[Scene change detection data]
= Beginning of Section =

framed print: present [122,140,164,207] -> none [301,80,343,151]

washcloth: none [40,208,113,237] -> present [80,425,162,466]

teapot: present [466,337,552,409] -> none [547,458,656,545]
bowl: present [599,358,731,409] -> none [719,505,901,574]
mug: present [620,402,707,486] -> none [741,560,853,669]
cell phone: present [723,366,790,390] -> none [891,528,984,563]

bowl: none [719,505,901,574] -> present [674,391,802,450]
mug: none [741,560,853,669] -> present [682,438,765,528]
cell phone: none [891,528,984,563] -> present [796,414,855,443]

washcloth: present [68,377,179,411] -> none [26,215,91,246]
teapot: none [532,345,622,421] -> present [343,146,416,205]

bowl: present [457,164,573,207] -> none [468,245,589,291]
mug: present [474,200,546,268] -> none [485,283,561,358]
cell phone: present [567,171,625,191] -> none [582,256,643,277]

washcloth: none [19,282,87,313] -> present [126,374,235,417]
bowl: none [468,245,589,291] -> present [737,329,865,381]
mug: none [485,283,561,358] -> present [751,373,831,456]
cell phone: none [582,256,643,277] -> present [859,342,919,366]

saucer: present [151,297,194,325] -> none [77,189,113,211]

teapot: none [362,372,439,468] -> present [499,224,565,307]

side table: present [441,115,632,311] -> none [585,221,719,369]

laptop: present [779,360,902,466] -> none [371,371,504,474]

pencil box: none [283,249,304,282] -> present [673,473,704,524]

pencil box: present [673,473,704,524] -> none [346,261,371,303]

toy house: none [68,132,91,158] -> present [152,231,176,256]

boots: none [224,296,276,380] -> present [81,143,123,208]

= End of Section =

EXERCISE REQUIREMENTS
Extract every record and return it verbatim.

SOLUTION TO THIS PROBLEM
framed print: present [122,140,164,207] -> none [301,80,343,151]

washcloth: none [40,208,113,237] -> present [80,425,162,466]

teapot: present [466,337,552,409] -> none [547,458,656,545]
bowl: present [599,358,731,409] -> none [719,505,901,574]
mug: present [620,402,707,486] -> none [741,560,853,669]
cell phone: present [723,366,790,390] -> none [891,528,984,563]

bowl: none [719,505,901,574] -> present [674,391,802,450]
mug: none [741,560,853,669] -> present [682,438,765,528]
cell phone: none [891,528,984,563] -> present [796,414,855,443]

washcloth: present [68,377,179,411] -> none [26,215,91,246]
teapot: none [532,345,622,421] -> present [343,146,416,205]

bowl: present [457,164,573,207] -> none [468,245,589,291]
mug: present [474,200,546,268] -> none [485,283,561,358]
cell phone: present [567,171,625,191] -> none [582,256,643,277]

washcloth: none [19,282,87,313] -> present [126,374,235,417]
bowl: none [468,245,589,291] -> present [737,329,865,381]
mug: none [485,283,561,358] -> present [751,373,831,456]
cell phone: none [582,256,643,277] -> present [859,342,919,366]

saucer: present [151,297,194,325] -> none [77,189,113,211]

teapot: none [362,372,439,468] -> present [499,224,565,307]

side table: present [441,115,632,311] -> none [585,221,719,369]

laptop: present [779,360,902,466] -> none [371,371,504,474]

pencil box: none [283,249,304,282] -> present [673,473,704,524]

pencil box: present [673,473,704,524] -> none [346,261,371,303]

toy house: none [68,132,91,158] -> present [152,231,176,256]

boots: none [224,296,276,380] -> present [81,143,123,208]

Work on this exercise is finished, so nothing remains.